▶ **Prompt**: Select and copy out every line in the records containing "ansikten".

---

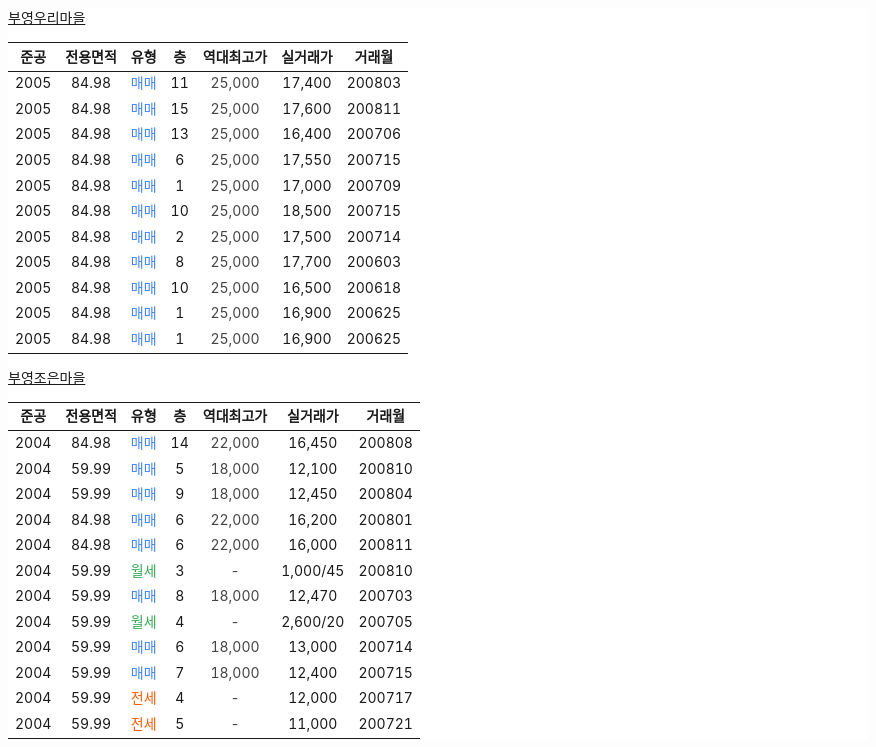 
<script async src="//pagead2.googlesyndication.com/pagead/js/adsbygoogle.js"></script>

<ins class="adsbygoogle"
     style="display:block"
     data-ad-client="ca-pub-2446590836940007"
     data-ad-slot="1659523306"
     data-ad-format="auto"
     data-full-width-responsive="true"></ins>
<script>
(adsbygoogle = window.adsbygoogle || []).push({});
</script>


[부영우리마을](https://search.naver.com/search.naver?query=%EA%B2%BD%EC%83%81%EB%B6%81%EB%8F%84+%EA%B2%BD%EC%82%B0%EC%8B%9C+%EC%98%A5%EA%B3%A1%EB%8F%99+%EB%B6%80%EC%98%81%EC%9A%B0%EB%A6%AC%EB%A7%88%EC%9D%84)

|준공|전용면적|유형|층|역대최고가|실거래가|거래월|
|:---:|:---:|:---:|:---:|:---:|:---:|:---:|
|2005|84.98|<span style="color:#4285f3">매매</span>|11|<span style="color:#444444">25,000</span>|17,400|200803|
|2005|84.98|<span style="color:#4285f3">매매</span>|15|<span style="color:#444444">25,000</span>|17,600|200811|
|2005|84.98|<span style="color:#4285f3">매매</span>|13|<span style="color:#444444">25,000</span>|16,400|200706|
|2005|84.98|<span style="color:#4285f3">매매</span>|6|<span style="color:#444444">25,000</span>|17,550|200715|
|2005|84.98|<span style="color:#4285f3">매매</span>|1|<span style="color:#444444">25,000</span>|17,000|200709|
|2005|84.98|<span style="color:#4285f3">매매</span>|10|<span style="color:#444444">25,000</span>|18,500|200715|
|2005|84.98|<span style="color:#4285f3">매매</span>|2|<span style="color:#444444">25,000</span>|17,500|200714|
|2005|84.98|<span style="color:#4285f3">매매</span>|8|<span style="color:#444444">25,000</span>|17,700|200603|
|2005|84.98|<span style="color:#4285f3">매매</span>|10|<span style="color:#444444">25,000</span>|16,500|200618|
|2005|84.98|<span style="color:#4285f3">매매</span>|1|<span style="color:#444444">25,000</span>|16,900|200625|
|2005|84.98|<span style="color:#4285f3">매매</span>|1|<span style="color:#444444">25,000</span>|16,900|200625|

[부영조은마을](https://search.naver.com/search.naver?query=%EA%B2%BD%EC%83%81%EB%B6%81%EB%8F%84+%EA%B2%BD%EC%82%B0%EC%8B%9C+%EC%98%A5%EA%B3%A1%EB%8F%99+%EB%B6%80%EC%98%81%EC%A1%B0%EC%9D%80%EB%A7%88%EC%9D%84)

|준공|전용면적|유형|층|역대최고가|실거래가|거래월|
|:---:|:---:|:---:|:---:|:---:|:---:|:---:|
|2004|84.98|<span style="color:#4285f3">매매</span>|14|<span style="color:#444444">22,000</span>|16,450|200808|
|2004|59.99|<span style="color:#4285f3">매매</span>|5|<span style="color:#444444">18,000</span>|12,100|200810|
|2004|59.99|<span style="color:#4285f3">매매</span>|9|<span style="color:#444444">18,000</span>|12,450|200804|
|2004|84.98|<span style="color:#4285f3">매매</span>|6|<span style="color:#444444">22,000</span>|16,200|200801|
|2004|84.98|<span style="color:#4285f3">매매</span>|6|<span style="color:#444444">22,000</span>|16,000|200811|
|2004|59.99|<span style="color:#34a853">월세</span>|3|<span style="color:#444444">-</span>|1,000/45|200810|
|2004|59.99|<span style="color:#4285f3">매매</span>|8|<span style="color:#444444">18,000</span>|12,470|200703|
|2004|59.99|<span style="color:#34a853">월세</span>|4|<span style="color:#444444">-</span>|2,600/20|200705|
|2004|59.99|<span style="color:#4285f3">매매</span>|6|<span style="color:#444444">18,000</span>|13,000|200714|
|2004|59.99|<span style="color:#4285f3">매매</span>|7|<span style="color:#444444">18,000</span>|12,400|200715|
|2004|59.99|<span style="color:#ff5a00">전세</span>|4|<span style="color:#444444">-</span>|12,000|200717|
|2004|59.99|<span style="color:#ff5a00">전세</span>|5|<span style="color:#444444">-</span>|11,000|200721|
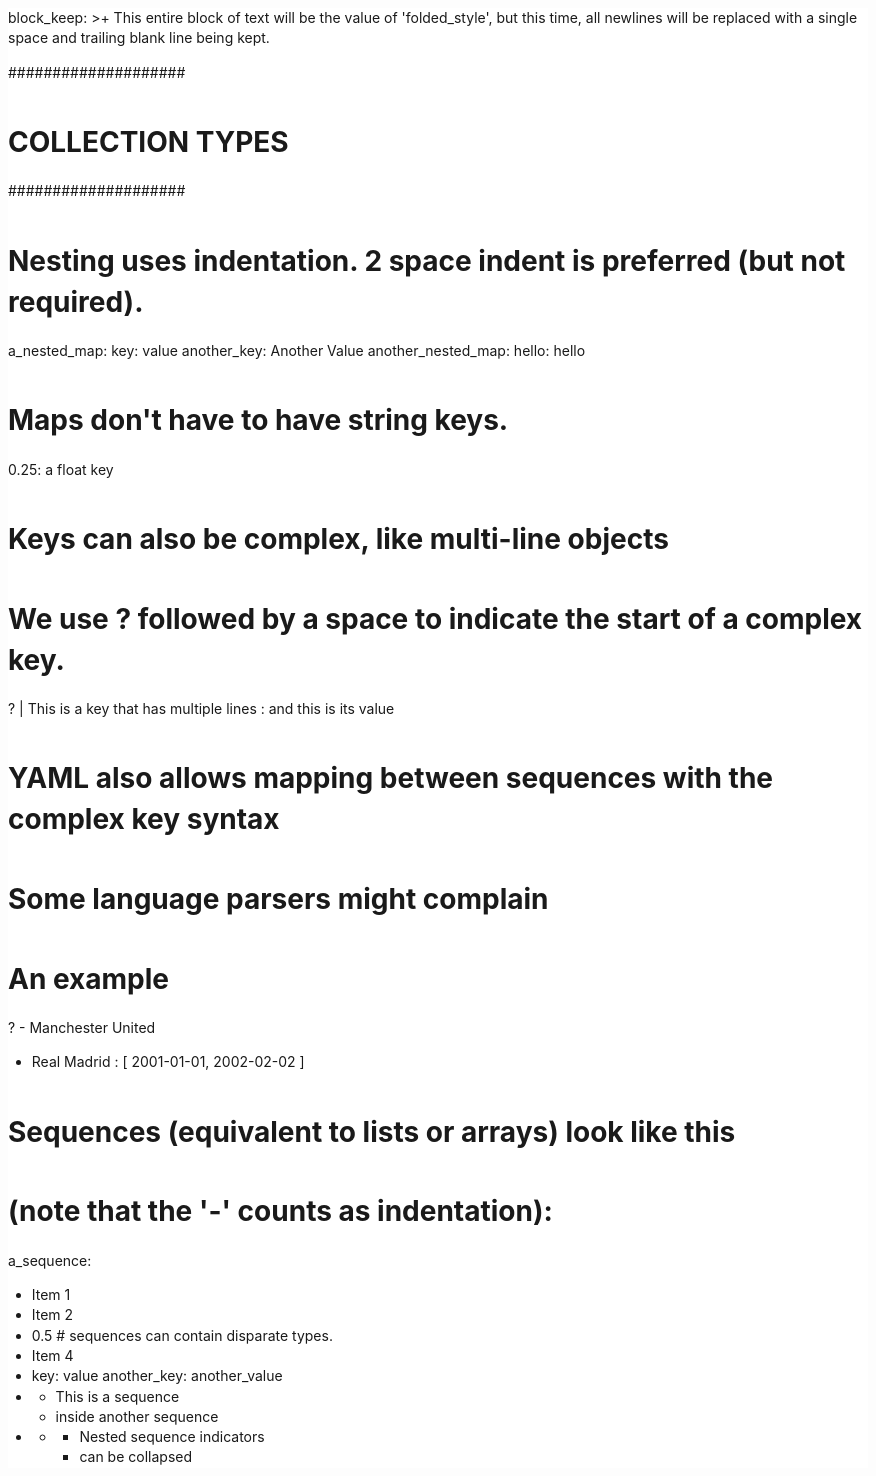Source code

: block_keep: >+
  This entire block of text will be the value of 'folded_style', but this
  time, all newlines will be replaced with a single space and 
  trailing blank line being kept.

####################
# COLLECTION TYPES #
####################

# Nesting uses indentation. 2 space indent is preferred (but not required).
a_nested_map:
  key: value
  another_key: Another Value
  another_nested_map:
    hello: hello

# Maps don't have to have string keys.
0.25: a float key

# Keys can also be complex, like multi-line objects
# We use ? followed by a space to indicate the start of a complex key.
? |
  This is a key
  that has multiple lines
: and this is its value

# YAML also allows mapping between sequences with the complex key syntax
# Some language parsers might complain
# An example
? - Manchester United
  - Real Madrid
: [ 2001-01-01, 2002-02-02 ]

# Sequences (equivalent to lists or arrays) look like this
# (note that the '-' counts as indentation):
a_sequence:
  - Item 1
  - Item 2
  - 0.5  # sequences can contain disparate types.
  - Item 4
  - key: value
    another_key: another_value
  - - This is a sequence
    - inside another sequence
  - - - Nested sequence indicators
      - can be collapsed
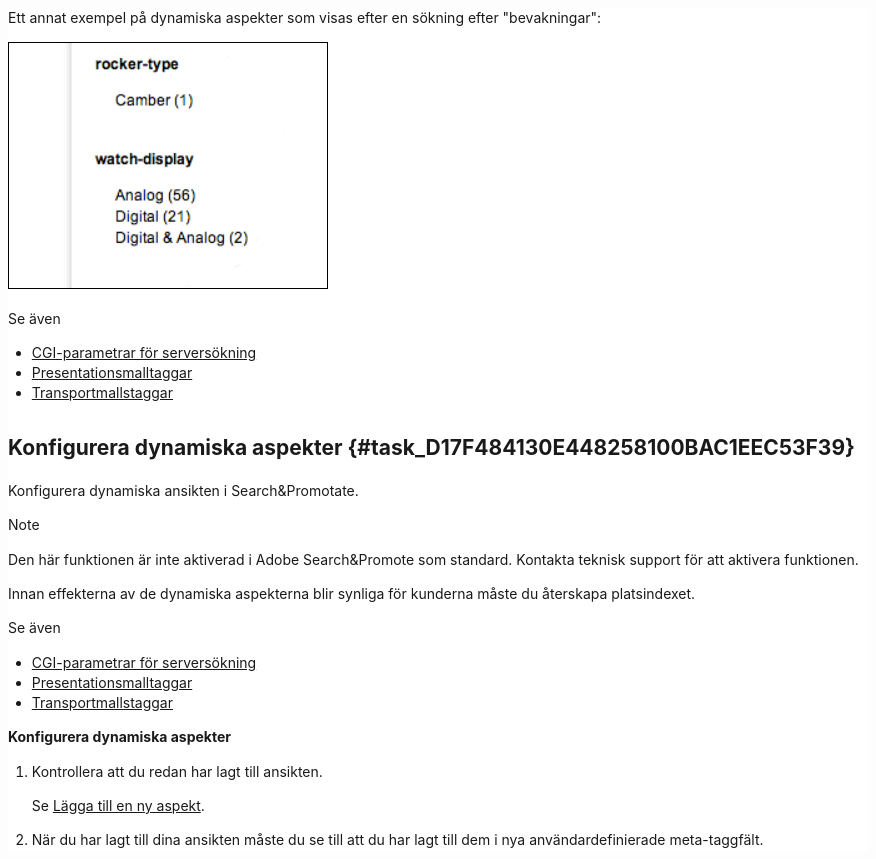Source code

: Ett annat exempel på dynamiska aspekter som visas efter en sökning efter &quot;bevakningar&quot;:

![](assets/dynamicfacets_watches.png)

Se även

* [CGI-parametrar för serversökning](../c-appendices/c-cgiparameters.md#reference_582E85C3886740C98FE88CA9DF7918E8)
* [Presentationsmalltaggar](../c-appendices/c-templates.md#reference_F1BBF616BCEC4AD7B2548ECD3CA74C64)
* [Transportmallstaggar](../c-appendices/c-templates.md#reference_227D199F5A7248049BE1D405C0584751)

## Konfigurera dynamiska aspekter {#task_D17F484130E448258100BAC1EEC53F39}

Konfigurera dynamiska ansikten i Search&amp;Promotate.



>[!NOTE]
>
>Den här funktionen är inte aktiverad i Adobe Search&amp;Promote som standard. Kontakta teknisk support för att aktivera funktionen.

Innan effekterna av de dynamiska aspekterna blir synliga för kunderna måste du återskapa platsindexet.

Se även

* [CGI-parametrar för serversökning](../c-appendices/c-cgiparameters.md#reference_582E85C3886740C98FE88CA9DF7918E8)
* [Presentationsmalltaggar](../c-appendices/c-templates.md#reference_F1BBF616BCEC4AD7B2548ECD3CA74C64)
* [Transportmallstaggar](../c-appendices/c-templates.md#reference_227D199F5A7248049BE1D405C0584751)

**Konfigurera dynamiska aspekter**

1. Kontrollera att du redan har lagt till ansikten.

   Se [Lägga till en ny aspekt](../c-about-design-menu/c-about-facets.md#task_FC07BFFA62CA4B718D6CBF4F2855C89B).
1. När du har lagt till dina ansikten måste du se till att du har lagt till dem i nya användardefinierade meta-taggfält.
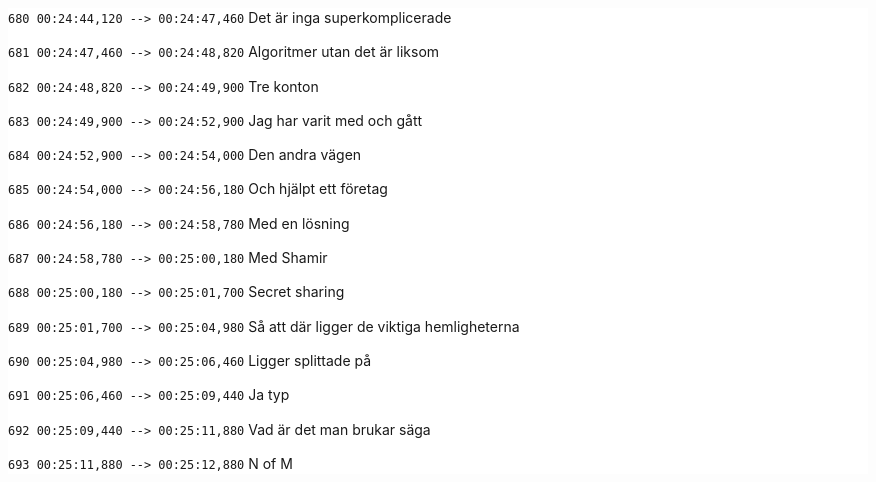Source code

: 

`680 00:24:44,120 --> 00:24:47,460`
Det är inga superkomplicerade



`681 00:24:47,460 --> 00:24:48,820`
Algoritmer utan det är liksom



`682 00:24:48,820 --> 00:24:49,900`
Tre konton



`683 00:24:49,900 --> 00:24:52,900`
Jag har varit med och gått



`684 00:24:52,900 --> 00:24:54,000`
Den andra vägen



`685 00:24:54,000 --> 00:24:56,180`
Och hjälpt ett företag



`686 00:24:56,180 --> 00:24:58,780`
Med en lösning



`687 00:24:58,780 --> 00:25:00,180`
Med Shamir



`688 00:25:00,180 --> 00:25:01,700`
Secret sharing



`689 00:25:01,700 --> 00:25:04,980`
Så att där ligger de viktiga hemligheterna



`690 00:25:04,980 --> 00:25:06,460`
Ligger splittade på



`691 00:25:06,460 --> 00:25:09,440`
Ja typ



`692 00:25:09,440 --> 00:25:11,880`
Vad är det man brukar säga



`693 00:25:11,880 --> 00:25:12,880`
N of M
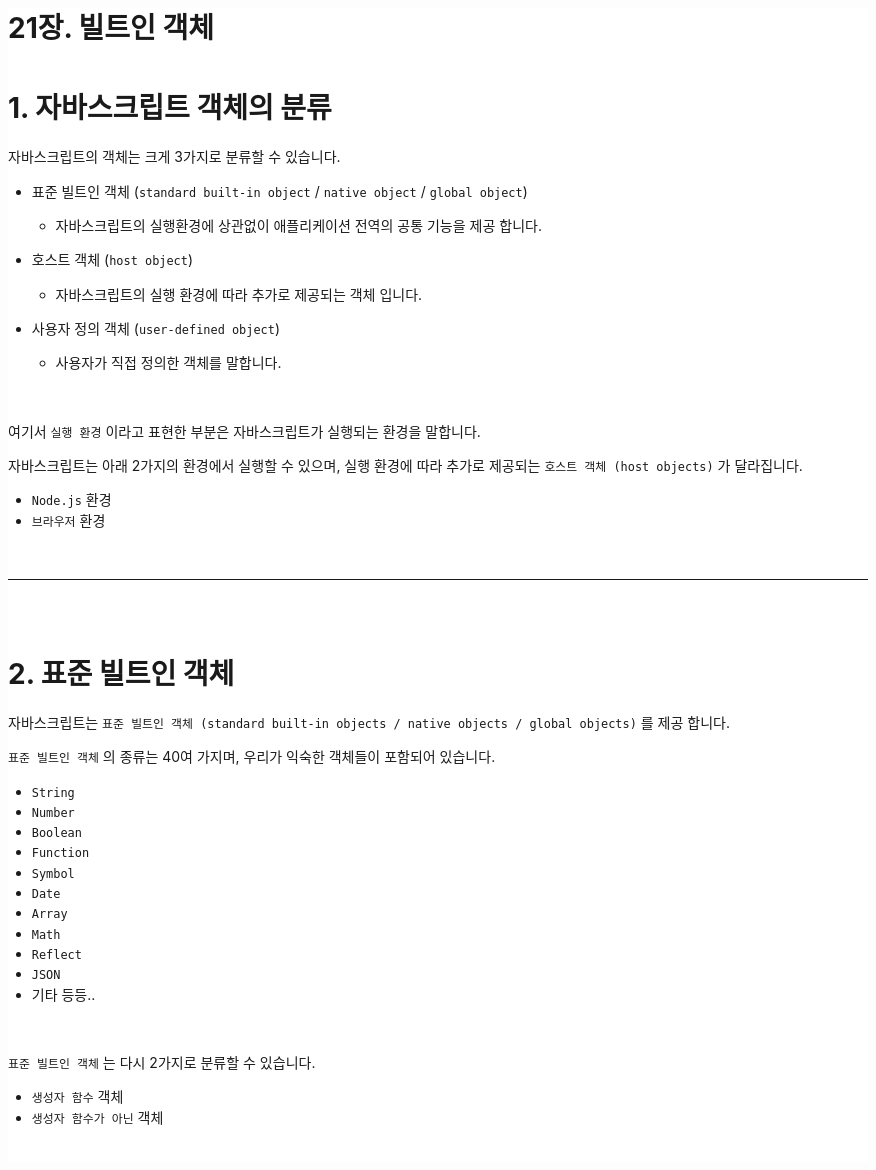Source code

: # 21장. 빌트인 객체

# 1. 자바스크립트 객체의 분류

자바스크립트의 객체는 크게 3가지로 분류할 수 있습니다.

* 표준 빌트인 객체 (`standard built-in object` / `native object` / `global object`)
  * 자바스크립트의 실행환경에 상관없이 애플리케이션 전역의 공통 기능을 제공 합니다.

* 호스트 객체 (`host object`)
  * 자바스크립트의 실행 환경에 따라 추가로 제공되는 객체 입니다.

* 사용자 정의 객체 (`user-defined object`)
  * 사용자가 직접 정의한 객체를 말합니다.

<br />

여기서 `실행 환경` 이라고 표현한 부분은 자바스크립트가 실행되는 환경을 말합니다.

자바스크립트는 아래 2가지의 환경에서 실행할 수 있으며, 실행 환경에 따라 추가로 제공되는 `호스트 객체 (host objects)` 가 달라집니다.

* `Node.js` 환경
* `브라우저` 환경



<br /><hr /><br />



# 2. 표준 빌트인 객체

자바스크립트는 `표준 빌트인 객체 (standard built-in objects / native objects / global objects)` 를 제공 합니다.

`표준 빌트인 객체` 의 종류는 40여 가지며, 우리가 익숙한 객체들이 포함되어 있습니다.

* `String`
* `Number`
* `Boolean`
* `Function`
* `Symbol`
* `Date`
* `Array`
* `Math`
* `Reflect`
* `JSON`
* 기타 등등..

<br />

`표준 빌트인 객체` 는 다시 2가지로 분류할 수 있습니다.

* `생성자 함수` 객체
* `생성자 함수가 아닌` 객체

<br />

---

▶ **Answer section**:
Konfigurera dynamiska ansikten i Search&amp;Promotate.
1. Kontrollera att du redan har lagt till ansikten.
1. När du har lagt till dina ansikten måste du se till att du har lagt till dem i nya användardefinierade meta-taggfält.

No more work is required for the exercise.